• _Task requirements_
Wherever "neck" appears in the records below, copy the line that holds it.

• _Source material_
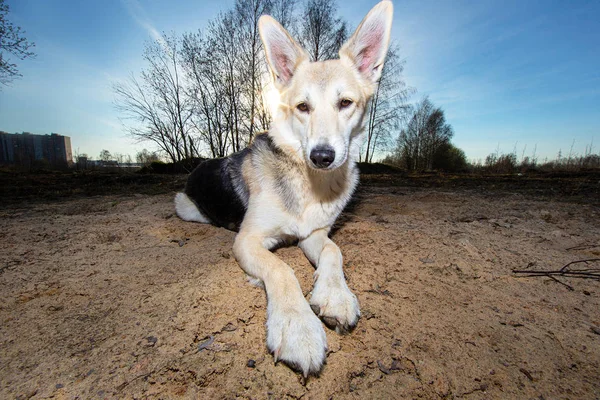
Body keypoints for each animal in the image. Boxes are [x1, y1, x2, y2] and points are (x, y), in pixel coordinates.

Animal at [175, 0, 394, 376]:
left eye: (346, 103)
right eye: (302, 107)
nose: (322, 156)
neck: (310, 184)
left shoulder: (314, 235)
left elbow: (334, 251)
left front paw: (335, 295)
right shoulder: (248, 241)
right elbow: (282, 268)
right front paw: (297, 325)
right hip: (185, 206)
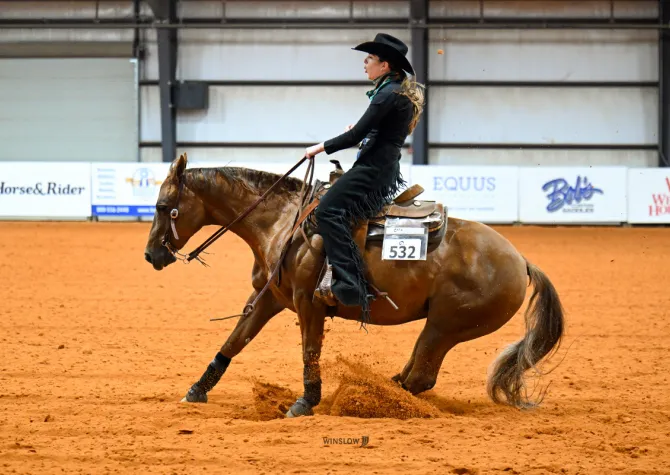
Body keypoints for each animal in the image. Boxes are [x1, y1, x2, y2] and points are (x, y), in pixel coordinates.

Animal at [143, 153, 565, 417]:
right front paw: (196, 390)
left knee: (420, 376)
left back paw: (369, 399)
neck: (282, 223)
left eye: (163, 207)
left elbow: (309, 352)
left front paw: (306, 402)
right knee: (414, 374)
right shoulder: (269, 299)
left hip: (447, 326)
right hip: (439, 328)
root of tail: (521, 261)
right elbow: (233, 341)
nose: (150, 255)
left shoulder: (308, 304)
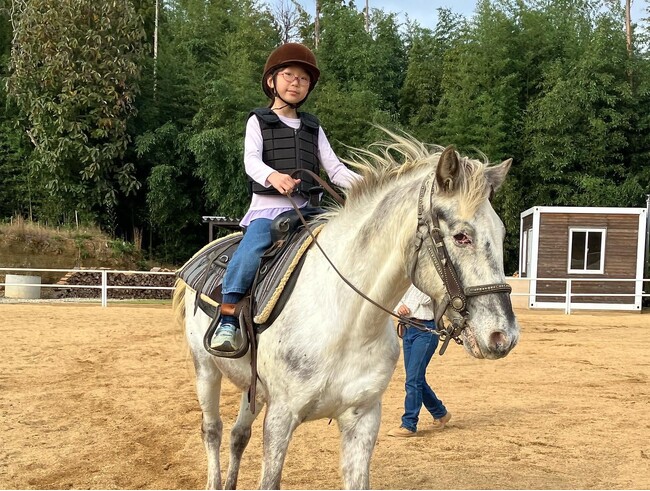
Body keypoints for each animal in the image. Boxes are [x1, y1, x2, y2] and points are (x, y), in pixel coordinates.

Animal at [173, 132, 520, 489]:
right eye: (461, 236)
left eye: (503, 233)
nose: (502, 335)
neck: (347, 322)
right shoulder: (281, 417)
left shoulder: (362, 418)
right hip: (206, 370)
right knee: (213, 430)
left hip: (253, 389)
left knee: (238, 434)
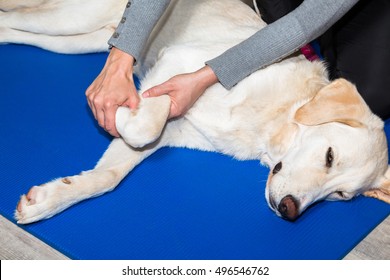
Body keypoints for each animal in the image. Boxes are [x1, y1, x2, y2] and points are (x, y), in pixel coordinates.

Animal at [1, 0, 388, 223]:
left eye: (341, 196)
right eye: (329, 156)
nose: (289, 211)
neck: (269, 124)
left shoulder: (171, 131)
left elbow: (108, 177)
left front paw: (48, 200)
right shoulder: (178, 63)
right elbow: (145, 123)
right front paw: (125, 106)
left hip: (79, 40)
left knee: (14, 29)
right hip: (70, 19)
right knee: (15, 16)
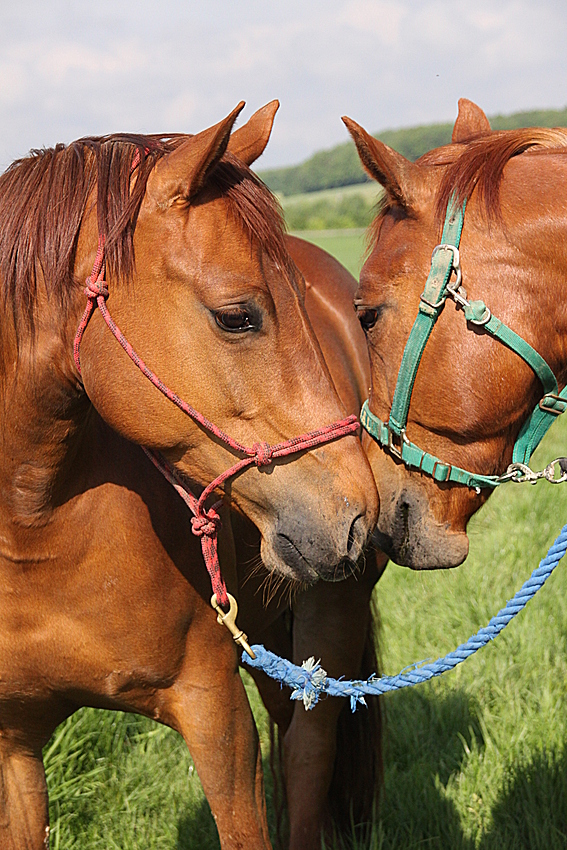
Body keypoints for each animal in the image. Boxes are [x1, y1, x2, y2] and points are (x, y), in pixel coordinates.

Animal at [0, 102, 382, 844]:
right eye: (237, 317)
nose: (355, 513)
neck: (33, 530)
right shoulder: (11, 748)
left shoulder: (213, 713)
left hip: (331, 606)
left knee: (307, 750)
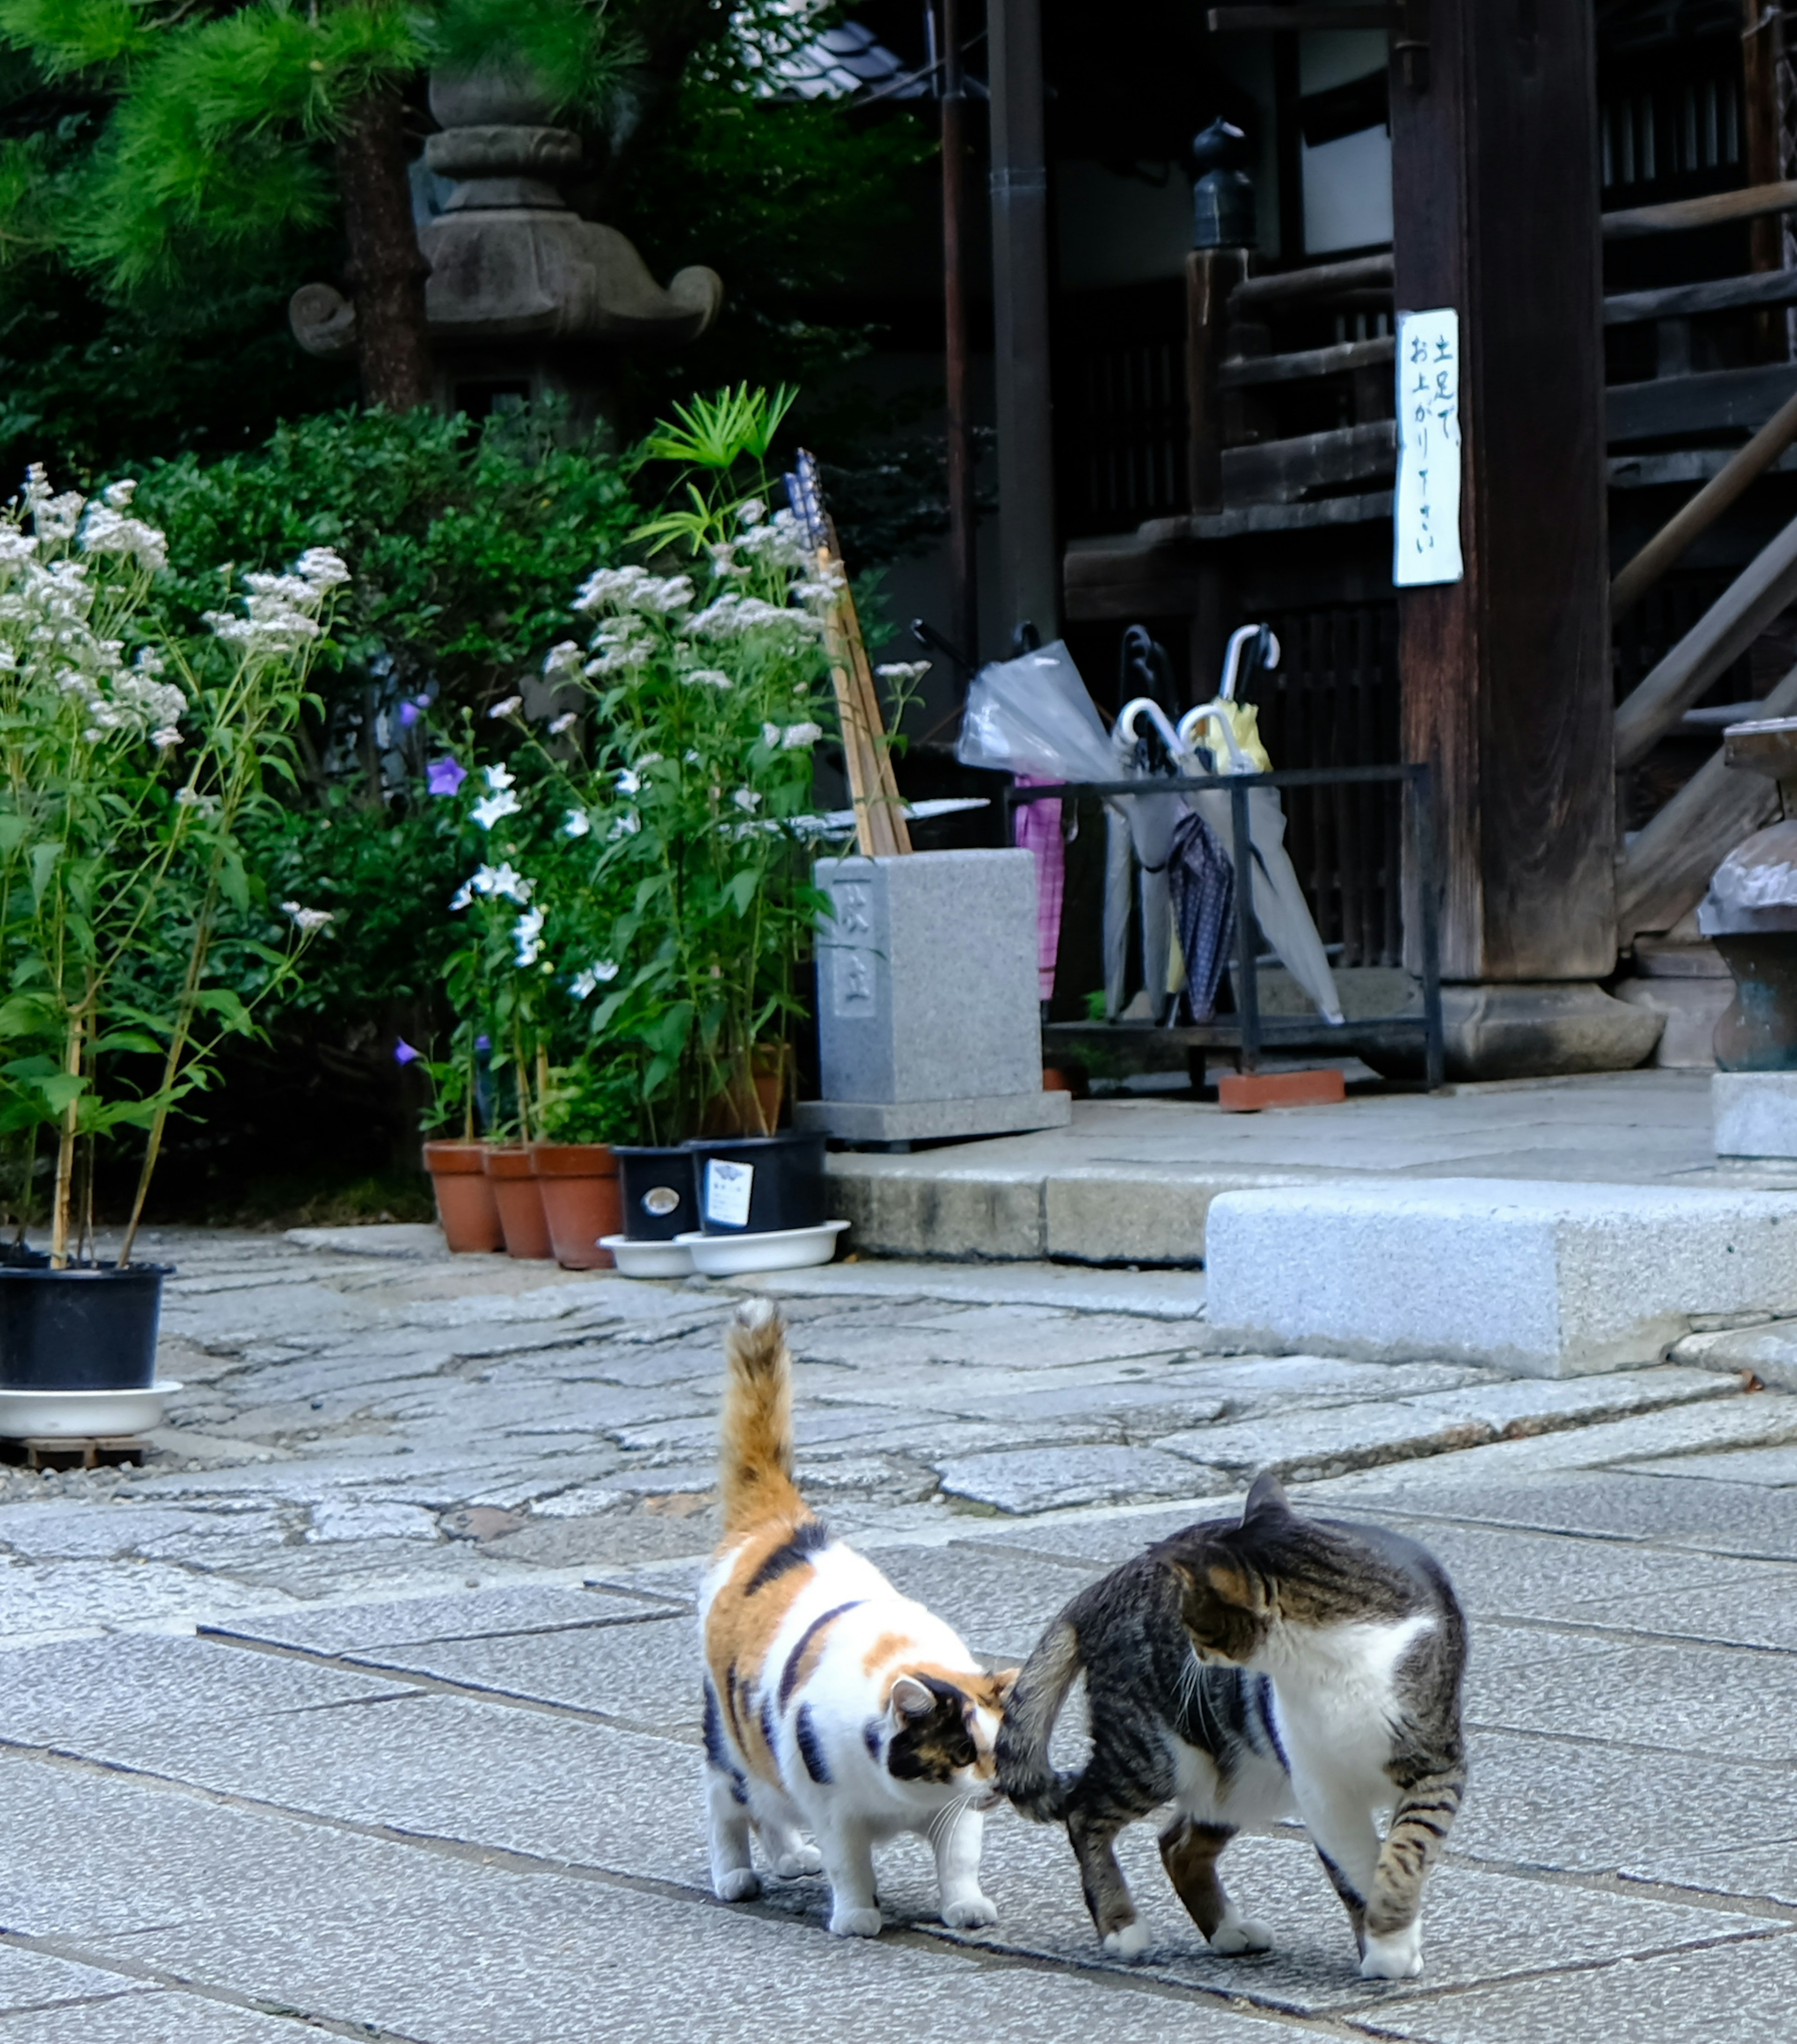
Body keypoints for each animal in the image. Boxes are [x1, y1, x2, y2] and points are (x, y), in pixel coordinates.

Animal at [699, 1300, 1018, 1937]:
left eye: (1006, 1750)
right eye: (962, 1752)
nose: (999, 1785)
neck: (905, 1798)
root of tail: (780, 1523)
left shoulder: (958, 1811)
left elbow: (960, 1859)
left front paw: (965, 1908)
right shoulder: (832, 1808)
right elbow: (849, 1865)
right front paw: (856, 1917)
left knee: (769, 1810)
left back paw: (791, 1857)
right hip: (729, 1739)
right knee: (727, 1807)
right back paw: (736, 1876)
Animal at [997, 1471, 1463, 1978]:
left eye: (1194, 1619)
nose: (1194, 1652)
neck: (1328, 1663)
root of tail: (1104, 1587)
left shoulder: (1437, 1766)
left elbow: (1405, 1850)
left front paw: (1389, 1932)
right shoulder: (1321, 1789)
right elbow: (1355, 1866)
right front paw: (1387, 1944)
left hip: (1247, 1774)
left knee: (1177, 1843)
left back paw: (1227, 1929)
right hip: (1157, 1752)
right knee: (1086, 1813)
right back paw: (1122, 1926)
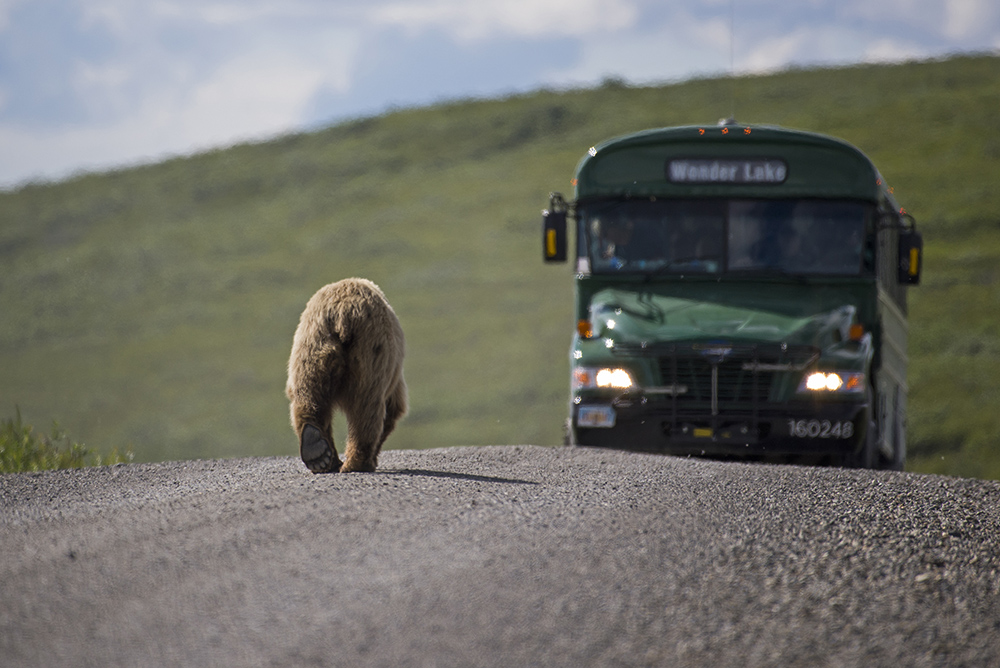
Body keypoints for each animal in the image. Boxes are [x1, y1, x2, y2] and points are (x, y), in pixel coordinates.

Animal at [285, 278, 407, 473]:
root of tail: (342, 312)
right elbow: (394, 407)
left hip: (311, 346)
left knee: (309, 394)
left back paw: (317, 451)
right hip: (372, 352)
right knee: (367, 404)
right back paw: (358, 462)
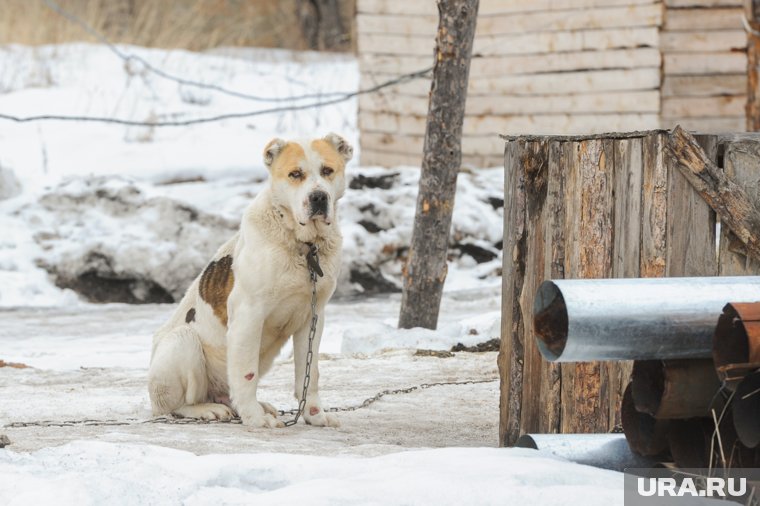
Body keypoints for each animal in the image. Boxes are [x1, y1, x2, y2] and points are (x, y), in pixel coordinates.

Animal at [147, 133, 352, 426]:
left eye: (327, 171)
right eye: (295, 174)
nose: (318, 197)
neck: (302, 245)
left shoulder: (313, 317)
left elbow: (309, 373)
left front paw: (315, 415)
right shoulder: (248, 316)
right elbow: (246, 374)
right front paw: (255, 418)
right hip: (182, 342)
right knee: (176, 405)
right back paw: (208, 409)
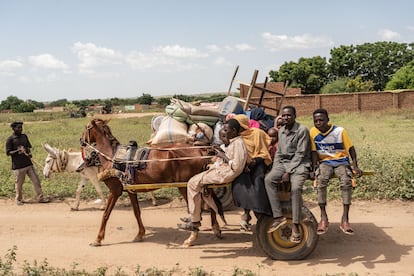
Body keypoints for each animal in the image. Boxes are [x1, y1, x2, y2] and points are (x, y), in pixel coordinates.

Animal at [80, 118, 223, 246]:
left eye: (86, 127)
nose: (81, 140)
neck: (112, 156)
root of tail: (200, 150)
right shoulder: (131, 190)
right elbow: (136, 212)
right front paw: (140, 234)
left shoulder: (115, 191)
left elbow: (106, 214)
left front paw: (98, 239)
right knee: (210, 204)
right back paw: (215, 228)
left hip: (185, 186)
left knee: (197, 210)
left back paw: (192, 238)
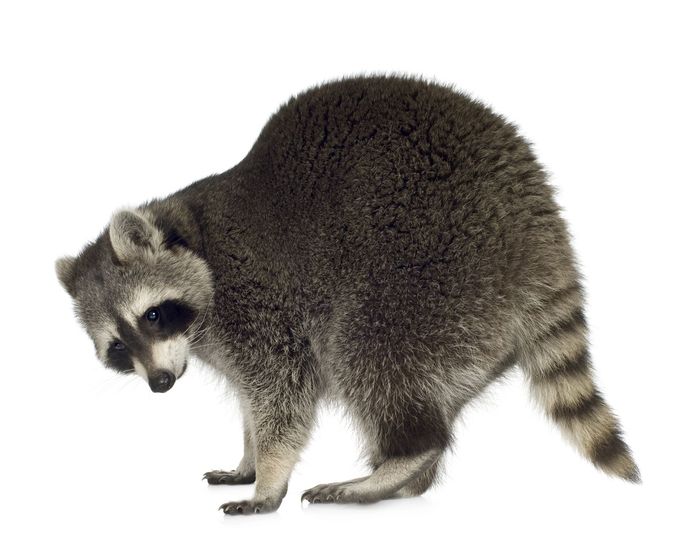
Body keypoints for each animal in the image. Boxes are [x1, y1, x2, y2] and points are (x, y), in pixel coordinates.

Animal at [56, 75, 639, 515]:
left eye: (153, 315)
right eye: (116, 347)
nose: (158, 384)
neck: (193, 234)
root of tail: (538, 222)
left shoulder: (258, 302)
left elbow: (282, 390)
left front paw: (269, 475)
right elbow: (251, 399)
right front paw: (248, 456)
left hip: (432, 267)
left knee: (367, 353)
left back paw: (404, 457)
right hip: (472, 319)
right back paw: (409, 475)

• _Answer box_
neck: (310, 184)
neck: (282, 223)
neck: (347, 322)
neck: (269, 124)
neck: (33, 530)
neck: (905, 1798)
neck: (1328, 1663)
neck: (302, 245)
neck: (112, 156)
neck: (193, 234)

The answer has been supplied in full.